Não demora, e a 13ª Vara Federal de Curitiba, em associação com a Lava Jato, resolve fundar a sua própria República, não é? Aí, sim, poderá realizar o seu sonho de se comportar como Executivo, Legislativo e Judiciário. Enquanto Sergio Moro não conquista toda Banânia.

Fica o pedido: se alguém souber que lei autoriza a doutora Hardt a doar o dinheiro, peço que me envie.

A juíza não se fez notar apenas por esses dois procedimentos envolvendo destinação de recursos sobre os quais não tem domínio.

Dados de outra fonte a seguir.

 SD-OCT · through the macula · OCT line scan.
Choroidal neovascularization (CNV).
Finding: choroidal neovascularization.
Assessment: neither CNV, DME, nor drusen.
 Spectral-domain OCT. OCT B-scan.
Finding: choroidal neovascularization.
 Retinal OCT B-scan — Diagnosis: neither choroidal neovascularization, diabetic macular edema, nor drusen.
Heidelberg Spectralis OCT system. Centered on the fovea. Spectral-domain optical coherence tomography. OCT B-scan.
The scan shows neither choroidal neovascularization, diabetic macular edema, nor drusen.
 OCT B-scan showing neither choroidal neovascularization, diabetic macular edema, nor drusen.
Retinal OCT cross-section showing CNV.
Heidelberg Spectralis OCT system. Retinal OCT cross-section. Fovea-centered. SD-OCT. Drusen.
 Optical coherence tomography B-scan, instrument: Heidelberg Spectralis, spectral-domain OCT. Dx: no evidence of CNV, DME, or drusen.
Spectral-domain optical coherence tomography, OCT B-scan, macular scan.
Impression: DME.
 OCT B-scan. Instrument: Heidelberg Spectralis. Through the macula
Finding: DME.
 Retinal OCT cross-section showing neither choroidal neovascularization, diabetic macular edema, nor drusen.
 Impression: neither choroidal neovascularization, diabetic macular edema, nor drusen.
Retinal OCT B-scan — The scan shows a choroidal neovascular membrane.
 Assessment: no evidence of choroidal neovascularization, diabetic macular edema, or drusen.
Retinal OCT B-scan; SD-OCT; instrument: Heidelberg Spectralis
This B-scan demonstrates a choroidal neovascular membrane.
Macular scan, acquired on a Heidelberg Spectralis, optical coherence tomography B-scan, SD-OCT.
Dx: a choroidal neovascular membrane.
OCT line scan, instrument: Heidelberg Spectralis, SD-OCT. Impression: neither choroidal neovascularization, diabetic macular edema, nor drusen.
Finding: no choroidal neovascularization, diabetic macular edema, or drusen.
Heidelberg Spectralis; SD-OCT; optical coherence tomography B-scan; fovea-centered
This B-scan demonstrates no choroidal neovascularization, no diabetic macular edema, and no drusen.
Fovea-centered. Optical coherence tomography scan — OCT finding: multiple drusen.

Fez fama numa audiência, em que reagiu com extrema agressividade a uma fala do ex-presidente Luiz Inácio Lula da Silva durante depoimento. Se alguma contenção poderia ser necessária, vá lá, ela exagerou na dose. Os holofotes brilharam, e ela se tornou ídolo da extrema direita.

Depois, fez história na sentença em que condenou o mesmo Lula no caso do sítio de Atibaia. Ela copiou um trecho da sentença redigida por Moro na condenação sem provas no caso do tríplex de Guarujá. Cópia que, pelo visto, nem passou por releitura. Afinal, ela se referiu ao imóvel alvo da ação como "apartamento" em vez de "sítio".

Não contente, escreveu que duas pessoas atestavam evidências contra Lula: José Adelmário e Léo Pinheiro. Ocorre que não são duas, mas uma: José Adelmário Léo Pinheiro são uma pessoa só.

Sua sentença, com cópia e tudo, não só foi referendada pelo TRF-4 nos fundamentos como o tribunal ainda majorou a pena.

É esse direito ao vale-tudo, e do vale-tuto, que a Lava Jato e seus defensores tentam resgatar na cruzada contra Augusto Aras, sob o pretexto agora de resistir ao bolsonarismo. É uma falácia monumental.

Doutora Hardt, responda a esta questão, por favor, que desafia tanto os críticos como os adoradores da Lava Jato: em que lei a senhora se baseia para oferecer o dinheiro? Ou, a exemplo da fundação, de novo, a meritíssima não se baseia em lei nenhuma?

Ah, sim: se o governo aceitasse o dinheiro, estaria incorrendo em improbidade administrativa.

E fica aqui a minha pergunta: o Conselho Nacional de Justiça não tem ao menos a curiosidade de saber em que documento legal se ampara a juíza a para a oferta?